The problem the Governor faces now is, if she sends the police in to disperse or arrest the protesters, then she opens up a whole can of worms as to who the police actually work for and who they have a duty to represent and protect. Is it the citizens of the State of Michigan, or is it the Governor, Ms Whitmer, a 'here today, gone tomorrow' politician who has put Michigan citizens under house arrest and ordered them to comply with things which suit her own political ideals?

To the protesters, it sure looks like she's using the virus as an excuse to get the police to crack down on anyone who disagrees with her political positions. She argues she's just trying to save lives. Who knows. What a mess!

Here in the UK, I believe that if our Government and police had been reasonable with the public throughout the lockdown thus far, then the public would have, without question, reacted positively to any further extension of the lockdown.

But the way things are right now, I worry that our police and Government may have already stupidly caused the public's focus to shift away from the virus and many members of the public are now questioning whether it's really all about the virus or just an excuse to introduce a police state and steal our civil liberties.

For the avoidance of doubt, I don't believe in any of the wild and dangerous conspiracy theories about the virus that are out there. I personally believe that the threat is very real and I am delighted that my fellow members of the public have responded, as I have, so responsibly and seriously to the threat this disease presents. It has made me proud to watch so many of my fellow members of the public practicing social distancing so conscientiously.

But after nearly 6 weeks of lockdown it's perfectly understandable that a few folks may be getting a bit irritable, disheartened, and even skeptical, and that's ok.
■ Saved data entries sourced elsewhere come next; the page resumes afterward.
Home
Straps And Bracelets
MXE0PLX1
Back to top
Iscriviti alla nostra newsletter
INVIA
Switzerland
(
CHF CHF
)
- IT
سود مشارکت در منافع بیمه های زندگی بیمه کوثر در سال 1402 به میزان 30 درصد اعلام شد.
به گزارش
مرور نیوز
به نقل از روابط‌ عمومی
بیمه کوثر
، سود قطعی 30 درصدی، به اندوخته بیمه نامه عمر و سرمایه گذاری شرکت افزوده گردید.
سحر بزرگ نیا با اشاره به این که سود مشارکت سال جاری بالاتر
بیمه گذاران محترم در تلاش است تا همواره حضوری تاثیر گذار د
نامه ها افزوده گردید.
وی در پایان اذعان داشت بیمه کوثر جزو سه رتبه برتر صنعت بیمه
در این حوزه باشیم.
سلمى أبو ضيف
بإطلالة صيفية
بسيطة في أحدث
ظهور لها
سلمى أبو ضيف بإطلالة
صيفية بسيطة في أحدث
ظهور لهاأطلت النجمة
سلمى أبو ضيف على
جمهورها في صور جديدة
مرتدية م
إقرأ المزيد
Most people love their family dearly, but the frustration of being under virtual house arrest and living under the same roof with them 24 hours a day will surely have taken its toll on many otherwise good, decent, and tolerant people.

Add to that the worry and uncertainty of losing their job, wondering how they'll feed their family, maybe even losing their home with still no end in sight to the lockdown yet, and you can see that this has put a huge amount of pressure on a large portion of our population.
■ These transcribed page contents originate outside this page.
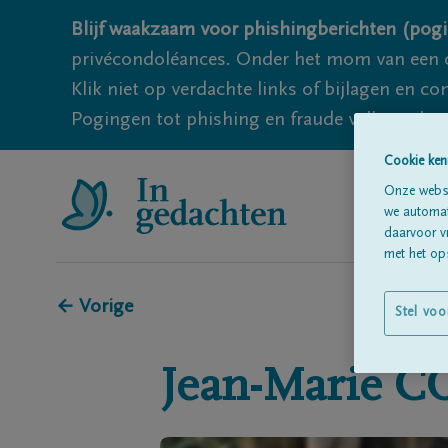
Blijf waakzaam voor phishingberichten (pogi
privécondoléances. Onder het mom van een c
Klik niet op verdachte links of bijlagen en 
Pogingen tot phishing en fraude vallen echter
Cookie ken
Onze websi
we automati
daarvoor v
met het ops
← Vorige
Stel voo
Jean-Marie
C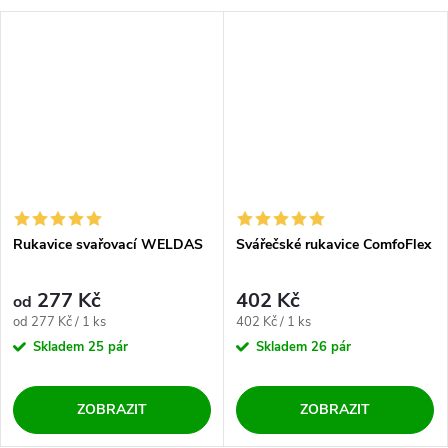
Rukavice svařovací WELDAS
Svářečské rukavice ComfoFlex
277 Kč
402 Kč
od
Měrná cena:
Měrná cena:
od 277 Kč / 1 ks
402 Kč / 1 ks
Skladem
25 pár
Skladem
26 pár
ZOBRAZIT
ZOBRAZIT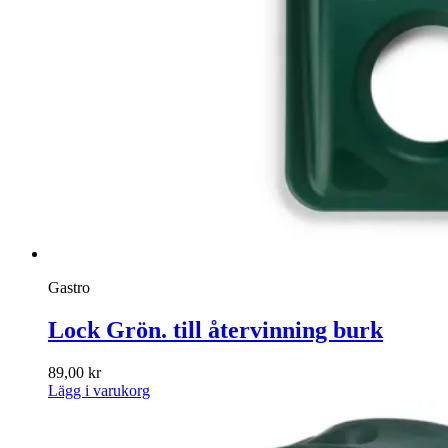
Gastro
Lock Grön. till återvinning burk
89,00
kr
Lägg i varukorg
So it's not difficult to see that these worries and frustrations could very easily boil over.

Don't get me wrong, social unrest can be a good thing. The right to peaceful protest is essential in a democracy. It allows the public to vent their anger and frustrations, peacefully of course, at those in power and, consequently, alerts the 'powers that be' that their actions are not hitting the spot. It warns the 'powers that be' that the public are looking to them to change course and that they need to act for the good of the public or there will be consequences.

All of this is ok.

But when social unrest and peaceful protest boils over and turns in to violence, looting, and rioting in the streets, things get ugly very quickly.

Let me be blunt. Over-zealous jobsworths in the police - empowered and egged on by stupid arrogant politicians - have failed us during this pandemic.
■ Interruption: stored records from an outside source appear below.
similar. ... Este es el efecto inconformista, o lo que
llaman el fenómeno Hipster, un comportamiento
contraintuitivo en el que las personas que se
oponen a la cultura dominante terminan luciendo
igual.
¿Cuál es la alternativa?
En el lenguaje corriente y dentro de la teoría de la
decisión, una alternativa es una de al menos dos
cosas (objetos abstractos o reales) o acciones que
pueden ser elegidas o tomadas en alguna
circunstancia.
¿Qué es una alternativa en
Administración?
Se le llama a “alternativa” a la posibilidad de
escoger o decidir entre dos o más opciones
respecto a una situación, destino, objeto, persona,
They could so easily of had the public on their side, but they blew it with their egotistical and heavy-handed treatment of the public. The public were more than willing to trust them and help them, in the beginning at least, in our common fight against this virus.

If the police had just treated the public correctly, the only dissent they would've heard would've been from a few fed up people moaning and groaning about having to endure another couple of weeks of lockdown after they've already had to put up with 6 weeks of it. But even those moaners and groaners would've at least had some trust in the police and the Government that everything is being done for the right reasons.

But the Government, and especially the police, have NOT treated the public well during this lockdown.

They have eroded so much public confidence in the last couple of months, I fear that any little bits of social unrest and the odd protest here and there could easily spill over to full scale violence, looting, and rioting in the streets if we're not careful.

And if it does, the police and politicians will only have themselves to blame.